▶ _WRITTEN PROBLEM_
In the forum thread on runways, what fault reset the Stop/Start alarm on Cherekee's Rapido?

* START PASSAGE TO READ *

# Runways



## dghr272 (Jun 14, 2012)

Often wondered, now I know.

Terry


----------



## Cherekee (May 1, 2005)

dghr272 said:


> Often wondered, now I know.
> 
> Terry


No you don't cause it is wrong. I will get back later.

Alan


----------



## dghr272 (Jun 14, 2012)

Cherekee said:


> No you don't cause it is wrong. I will get back later.
> 
> Alan


Well I hope are Pilot back home on Tuesday is informed.

Terry


----------



## EJB (Aug 25, 2007)

Yes!....it's wrong....they missed the 'Stop' sign at the other end!


----------



## dghr272 (Jun 14, 2012)

EJB said:


> Yes!....it's wrong....they missed the 'Stop' sign at the other end!


We'll never know as Cherekee appears to have crash landed. :grin2::grin2:

Terry


----------



## nidge1 (Jul 26, 2009)

Is that where the old saying comes from? “Make sure you keep it on the black” 😂


----------



## Cherekee (May 1, 2005)

Cherekee said:


> No you don't cause it is wrong. I will get back later.
> 
> Alan


Hello Terry,

Sorry for delay busy yesterday getting the Rapido sorted. Stop/Start alarm reset due to faulty Exhaust Gas Sensor. Seems to happen when one gets to 2000 miles from new so says Fiat Forum and mine did. Wonder why that happens?

Anyway back to runways,

Looks like I was wrong in my reply. Most of the markers were correct but the "Blast Pad" got me. Never heard it being called that before. I had always understood it was the overrun area when landing from the other end and now they put a stopping EMAS area beyond at some airfields.

Never needed a Blast Pad or overrun area in my little Cherokee so what do I know:frown2:

Cheers

Alan


----------



## dghr272 (Jun 14, 2012)

Alan whilst my interest was piqued I found a little light reading, I like the help given by the PAPI lights, are they operational for smaller planes?

https://www.aviationnepal.com/runway-centerline-lights-details-of-5-other-runway-lighting-explained/

Terry


----------



## Cherekee (May 1, 2005)

* END PASSAGE TO READ *
* START PROVIDED MATERIAL *

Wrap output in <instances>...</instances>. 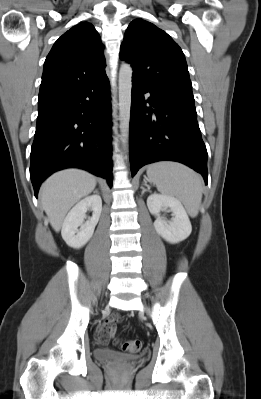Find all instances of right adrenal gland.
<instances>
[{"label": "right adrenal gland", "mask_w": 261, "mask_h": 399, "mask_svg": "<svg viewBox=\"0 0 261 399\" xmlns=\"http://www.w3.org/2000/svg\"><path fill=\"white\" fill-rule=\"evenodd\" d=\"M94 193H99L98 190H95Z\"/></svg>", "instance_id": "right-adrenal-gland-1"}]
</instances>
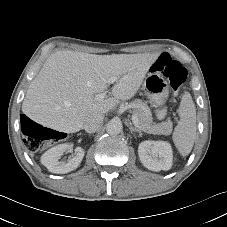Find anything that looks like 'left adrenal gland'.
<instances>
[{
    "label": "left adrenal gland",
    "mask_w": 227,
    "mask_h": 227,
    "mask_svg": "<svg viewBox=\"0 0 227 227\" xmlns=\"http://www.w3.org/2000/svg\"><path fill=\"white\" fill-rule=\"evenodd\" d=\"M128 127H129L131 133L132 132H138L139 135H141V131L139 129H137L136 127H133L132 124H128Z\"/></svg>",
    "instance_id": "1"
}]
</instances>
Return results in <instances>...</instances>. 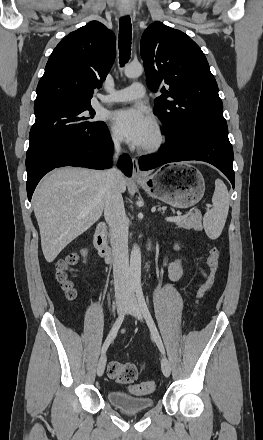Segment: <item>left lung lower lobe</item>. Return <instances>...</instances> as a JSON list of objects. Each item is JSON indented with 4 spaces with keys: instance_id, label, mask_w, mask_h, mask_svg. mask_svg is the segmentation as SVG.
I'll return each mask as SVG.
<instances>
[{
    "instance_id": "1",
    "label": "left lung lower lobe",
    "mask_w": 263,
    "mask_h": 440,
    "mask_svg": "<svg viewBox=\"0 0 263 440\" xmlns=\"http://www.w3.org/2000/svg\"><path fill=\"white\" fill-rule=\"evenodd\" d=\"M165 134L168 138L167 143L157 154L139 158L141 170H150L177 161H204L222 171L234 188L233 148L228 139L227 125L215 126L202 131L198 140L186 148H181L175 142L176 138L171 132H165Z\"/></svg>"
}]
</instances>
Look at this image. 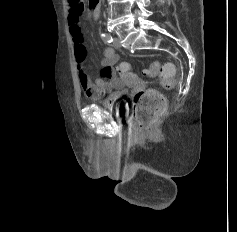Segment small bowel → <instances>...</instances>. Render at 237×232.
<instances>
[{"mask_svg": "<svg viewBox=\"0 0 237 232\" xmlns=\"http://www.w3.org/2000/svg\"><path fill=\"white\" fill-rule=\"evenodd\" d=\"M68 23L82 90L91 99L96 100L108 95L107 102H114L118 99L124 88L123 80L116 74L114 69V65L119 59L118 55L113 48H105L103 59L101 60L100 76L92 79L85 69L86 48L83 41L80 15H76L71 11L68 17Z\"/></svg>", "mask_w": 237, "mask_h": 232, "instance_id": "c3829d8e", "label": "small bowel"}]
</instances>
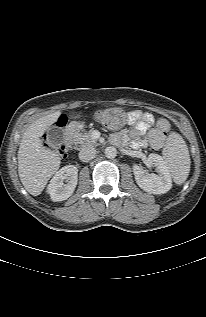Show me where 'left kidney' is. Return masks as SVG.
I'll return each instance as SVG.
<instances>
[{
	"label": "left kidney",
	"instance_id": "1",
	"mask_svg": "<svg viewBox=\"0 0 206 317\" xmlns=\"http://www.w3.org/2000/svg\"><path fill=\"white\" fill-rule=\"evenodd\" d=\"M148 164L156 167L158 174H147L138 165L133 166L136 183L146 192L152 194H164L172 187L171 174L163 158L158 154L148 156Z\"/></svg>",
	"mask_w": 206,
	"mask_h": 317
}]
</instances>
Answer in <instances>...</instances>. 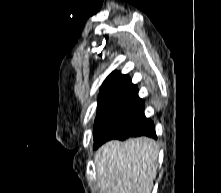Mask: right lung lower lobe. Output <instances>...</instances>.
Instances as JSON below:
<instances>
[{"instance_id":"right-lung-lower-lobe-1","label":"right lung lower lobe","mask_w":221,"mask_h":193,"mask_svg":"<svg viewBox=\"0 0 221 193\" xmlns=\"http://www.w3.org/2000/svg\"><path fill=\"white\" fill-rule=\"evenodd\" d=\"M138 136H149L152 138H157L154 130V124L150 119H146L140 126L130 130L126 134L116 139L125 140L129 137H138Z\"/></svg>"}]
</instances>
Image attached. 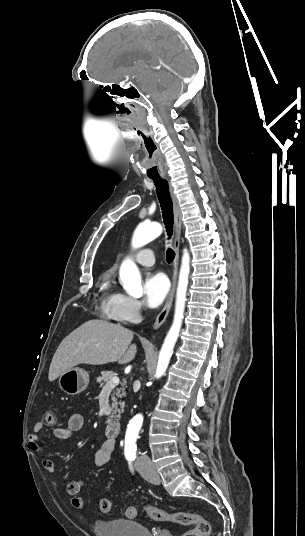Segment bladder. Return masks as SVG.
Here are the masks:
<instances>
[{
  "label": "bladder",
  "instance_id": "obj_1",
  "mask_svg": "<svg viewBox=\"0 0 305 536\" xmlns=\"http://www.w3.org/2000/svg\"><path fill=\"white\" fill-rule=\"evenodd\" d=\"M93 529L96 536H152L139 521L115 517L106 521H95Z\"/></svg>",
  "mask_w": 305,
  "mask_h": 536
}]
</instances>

* END PROVIDED MATERIAL *
* START PROVIDED MATERIAL *

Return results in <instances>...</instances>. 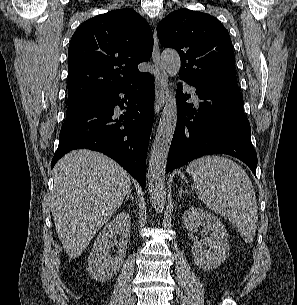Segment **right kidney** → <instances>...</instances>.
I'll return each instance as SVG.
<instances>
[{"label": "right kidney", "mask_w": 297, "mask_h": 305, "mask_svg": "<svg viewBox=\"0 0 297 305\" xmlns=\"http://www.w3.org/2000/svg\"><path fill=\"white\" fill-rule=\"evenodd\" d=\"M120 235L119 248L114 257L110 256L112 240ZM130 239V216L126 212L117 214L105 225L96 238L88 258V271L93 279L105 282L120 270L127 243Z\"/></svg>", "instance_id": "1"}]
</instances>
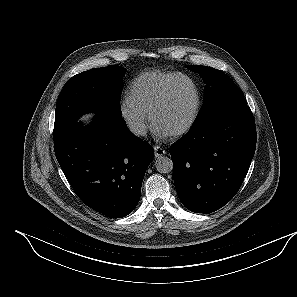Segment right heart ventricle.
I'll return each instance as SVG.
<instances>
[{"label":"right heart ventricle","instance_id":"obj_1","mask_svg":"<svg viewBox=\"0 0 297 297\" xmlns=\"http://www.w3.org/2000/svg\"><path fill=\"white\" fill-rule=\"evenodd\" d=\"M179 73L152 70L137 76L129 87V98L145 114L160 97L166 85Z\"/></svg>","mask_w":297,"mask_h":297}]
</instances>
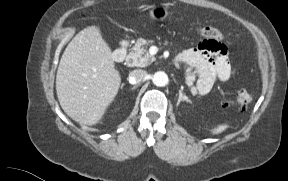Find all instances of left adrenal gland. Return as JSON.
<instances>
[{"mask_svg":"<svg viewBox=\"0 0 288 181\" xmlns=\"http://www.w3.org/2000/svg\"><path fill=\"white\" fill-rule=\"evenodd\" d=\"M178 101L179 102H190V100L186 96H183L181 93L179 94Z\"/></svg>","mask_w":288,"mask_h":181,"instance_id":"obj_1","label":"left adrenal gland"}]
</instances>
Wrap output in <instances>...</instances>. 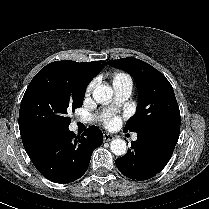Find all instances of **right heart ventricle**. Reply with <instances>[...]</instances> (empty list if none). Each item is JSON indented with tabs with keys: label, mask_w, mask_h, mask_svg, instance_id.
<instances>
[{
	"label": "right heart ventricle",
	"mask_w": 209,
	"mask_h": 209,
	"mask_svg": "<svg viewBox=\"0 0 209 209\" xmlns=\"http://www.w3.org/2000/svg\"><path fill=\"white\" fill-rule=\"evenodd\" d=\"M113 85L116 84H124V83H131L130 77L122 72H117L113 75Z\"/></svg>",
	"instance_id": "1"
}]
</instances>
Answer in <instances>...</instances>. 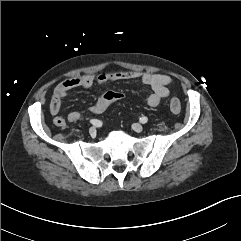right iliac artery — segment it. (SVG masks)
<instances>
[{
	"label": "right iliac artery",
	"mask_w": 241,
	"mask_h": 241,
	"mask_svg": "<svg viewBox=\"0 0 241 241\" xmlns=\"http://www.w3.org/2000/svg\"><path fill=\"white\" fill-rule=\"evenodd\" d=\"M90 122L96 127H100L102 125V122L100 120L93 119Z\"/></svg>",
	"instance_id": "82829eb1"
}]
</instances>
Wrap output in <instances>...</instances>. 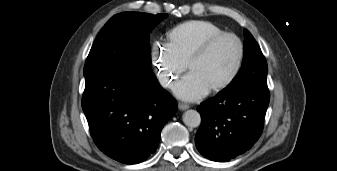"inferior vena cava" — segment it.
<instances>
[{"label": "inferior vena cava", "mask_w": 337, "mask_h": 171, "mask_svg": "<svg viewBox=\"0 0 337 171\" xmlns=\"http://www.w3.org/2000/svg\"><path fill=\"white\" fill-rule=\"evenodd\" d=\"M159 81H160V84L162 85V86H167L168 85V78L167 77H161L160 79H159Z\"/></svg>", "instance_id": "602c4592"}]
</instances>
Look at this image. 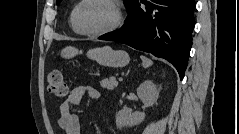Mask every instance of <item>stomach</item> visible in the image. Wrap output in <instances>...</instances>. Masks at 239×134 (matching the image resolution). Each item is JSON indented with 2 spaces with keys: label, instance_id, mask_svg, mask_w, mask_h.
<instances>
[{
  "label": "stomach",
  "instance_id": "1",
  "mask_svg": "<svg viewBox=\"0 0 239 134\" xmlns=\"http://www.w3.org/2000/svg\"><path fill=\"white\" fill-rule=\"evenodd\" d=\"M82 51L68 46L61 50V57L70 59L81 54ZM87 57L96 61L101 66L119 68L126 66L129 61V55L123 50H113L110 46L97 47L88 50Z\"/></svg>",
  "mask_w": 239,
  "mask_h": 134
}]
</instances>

* END PROVIDED MATERIAL *
* START PROVIDED MATERIAL *

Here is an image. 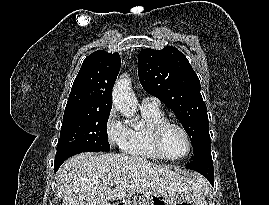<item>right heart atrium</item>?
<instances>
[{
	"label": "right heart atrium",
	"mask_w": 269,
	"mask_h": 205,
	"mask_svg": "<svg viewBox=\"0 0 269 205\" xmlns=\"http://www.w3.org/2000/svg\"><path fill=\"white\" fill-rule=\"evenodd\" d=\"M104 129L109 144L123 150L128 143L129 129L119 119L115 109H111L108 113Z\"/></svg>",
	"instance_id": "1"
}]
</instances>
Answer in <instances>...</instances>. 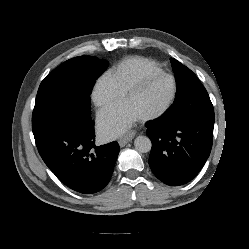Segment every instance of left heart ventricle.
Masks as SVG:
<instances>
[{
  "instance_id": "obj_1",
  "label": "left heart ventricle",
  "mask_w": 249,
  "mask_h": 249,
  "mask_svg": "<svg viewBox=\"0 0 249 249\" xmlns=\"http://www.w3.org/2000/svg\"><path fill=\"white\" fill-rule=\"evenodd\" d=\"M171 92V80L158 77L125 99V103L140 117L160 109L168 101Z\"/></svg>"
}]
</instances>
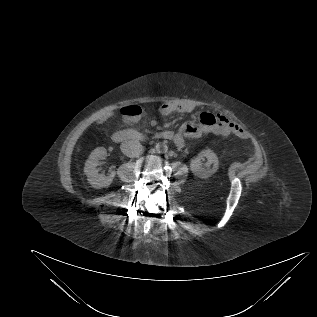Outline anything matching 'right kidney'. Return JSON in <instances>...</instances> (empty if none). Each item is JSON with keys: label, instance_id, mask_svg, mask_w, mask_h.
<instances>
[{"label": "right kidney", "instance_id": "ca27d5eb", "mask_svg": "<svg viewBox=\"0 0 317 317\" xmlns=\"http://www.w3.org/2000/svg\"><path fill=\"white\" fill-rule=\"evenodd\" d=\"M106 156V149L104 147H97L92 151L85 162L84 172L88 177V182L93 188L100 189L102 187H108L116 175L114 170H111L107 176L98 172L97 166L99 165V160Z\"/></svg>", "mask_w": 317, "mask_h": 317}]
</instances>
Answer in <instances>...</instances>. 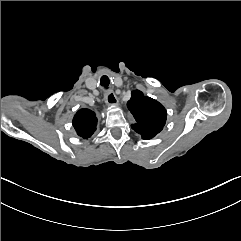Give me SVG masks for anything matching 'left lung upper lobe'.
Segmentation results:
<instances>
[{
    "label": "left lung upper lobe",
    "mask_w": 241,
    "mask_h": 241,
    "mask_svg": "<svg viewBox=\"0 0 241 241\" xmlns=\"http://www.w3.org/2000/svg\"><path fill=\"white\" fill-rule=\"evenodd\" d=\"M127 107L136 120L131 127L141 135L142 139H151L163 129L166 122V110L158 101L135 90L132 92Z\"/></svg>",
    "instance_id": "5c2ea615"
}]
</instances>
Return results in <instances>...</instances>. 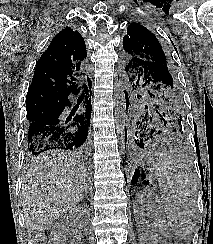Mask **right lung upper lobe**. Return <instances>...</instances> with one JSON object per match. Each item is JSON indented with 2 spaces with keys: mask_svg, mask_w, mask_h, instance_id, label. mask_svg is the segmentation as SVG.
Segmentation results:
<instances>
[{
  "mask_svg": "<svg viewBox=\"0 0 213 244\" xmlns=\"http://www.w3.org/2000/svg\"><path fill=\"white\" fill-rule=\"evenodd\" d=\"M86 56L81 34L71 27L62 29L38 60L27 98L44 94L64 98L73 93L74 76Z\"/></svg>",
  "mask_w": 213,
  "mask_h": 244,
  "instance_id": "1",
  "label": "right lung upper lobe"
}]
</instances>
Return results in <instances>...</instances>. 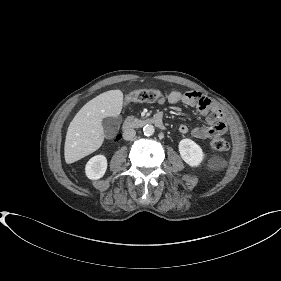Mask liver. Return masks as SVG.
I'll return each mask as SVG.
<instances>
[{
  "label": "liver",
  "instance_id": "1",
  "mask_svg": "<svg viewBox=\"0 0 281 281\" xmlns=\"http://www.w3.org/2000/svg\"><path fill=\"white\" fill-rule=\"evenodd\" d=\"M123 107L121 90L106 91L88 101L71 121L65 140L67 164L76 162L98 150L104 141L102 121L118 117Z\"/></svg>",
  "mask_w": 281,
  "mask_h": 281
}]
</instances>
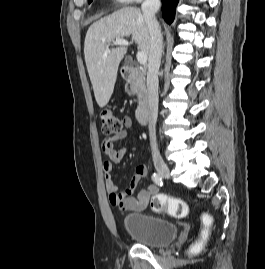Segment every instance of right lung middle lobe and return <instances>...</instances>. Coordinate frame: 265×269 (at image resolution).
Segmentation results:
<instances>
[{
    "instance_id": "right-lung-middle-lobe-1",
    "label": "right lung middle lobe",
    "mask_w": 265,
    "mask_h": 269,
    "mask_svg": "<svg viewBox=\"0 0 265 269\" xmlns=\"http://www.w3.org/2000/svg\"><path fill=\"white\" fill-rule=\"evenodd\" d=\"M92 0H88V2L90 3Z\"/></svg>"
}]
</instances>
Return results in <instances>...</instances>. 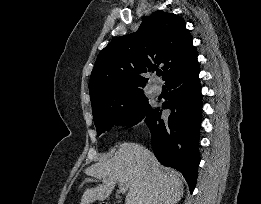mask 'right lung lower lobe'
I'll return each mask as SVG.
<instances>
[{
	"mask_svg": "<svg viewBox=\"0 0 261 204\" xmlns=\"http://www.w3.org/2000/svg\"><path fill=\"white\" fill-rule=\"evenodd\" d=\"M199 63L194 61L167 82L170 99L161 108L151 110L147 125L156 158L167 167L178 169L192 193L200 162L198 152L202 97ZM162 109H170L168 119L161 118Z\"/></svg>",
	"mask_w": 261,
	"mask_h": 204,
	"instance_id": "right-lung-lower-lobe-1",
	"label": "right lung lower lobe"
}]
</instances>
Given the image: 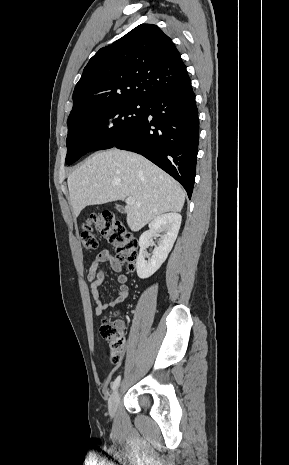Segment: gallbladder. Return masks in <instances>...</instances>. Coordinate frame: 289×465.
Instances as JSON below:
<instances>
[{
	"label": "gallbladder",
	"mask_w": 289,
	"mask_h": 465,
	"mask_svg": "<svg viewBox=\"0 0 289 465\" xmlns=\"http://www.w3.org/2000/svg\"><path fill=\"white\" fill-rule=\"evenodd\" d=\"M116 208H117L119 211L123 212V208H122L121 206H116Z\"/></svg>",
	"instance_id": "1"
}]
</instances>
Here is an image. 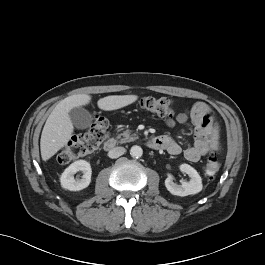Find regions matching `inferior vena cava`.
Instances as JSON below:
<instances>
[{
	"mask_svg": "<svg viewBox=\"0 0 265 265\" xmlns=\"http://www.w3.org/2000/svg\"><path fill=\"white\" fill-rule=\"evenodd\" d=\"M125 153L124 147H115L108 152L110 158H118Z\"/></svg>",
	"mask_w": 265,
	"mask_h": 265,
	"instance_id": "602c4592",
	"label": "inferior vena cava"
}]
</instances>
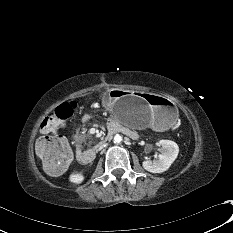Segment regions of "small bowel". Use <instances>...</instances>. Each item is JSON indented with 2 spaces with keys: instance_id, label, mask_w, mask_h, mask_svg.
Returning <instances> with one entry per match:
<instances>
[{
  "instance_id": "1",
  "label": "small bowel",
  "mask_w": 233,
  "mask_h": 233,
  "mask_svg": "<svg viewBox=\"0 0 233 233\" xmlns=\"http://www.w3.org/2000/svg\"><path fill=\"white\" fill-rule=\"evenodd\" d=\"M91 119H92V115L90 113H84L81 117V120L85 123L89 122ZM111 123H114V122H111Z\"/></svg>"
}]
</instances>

* END PROVIDED MATERIAL *

▶ _FINISHED EXERCISE_
A faulty Exhaust Gas Sensor.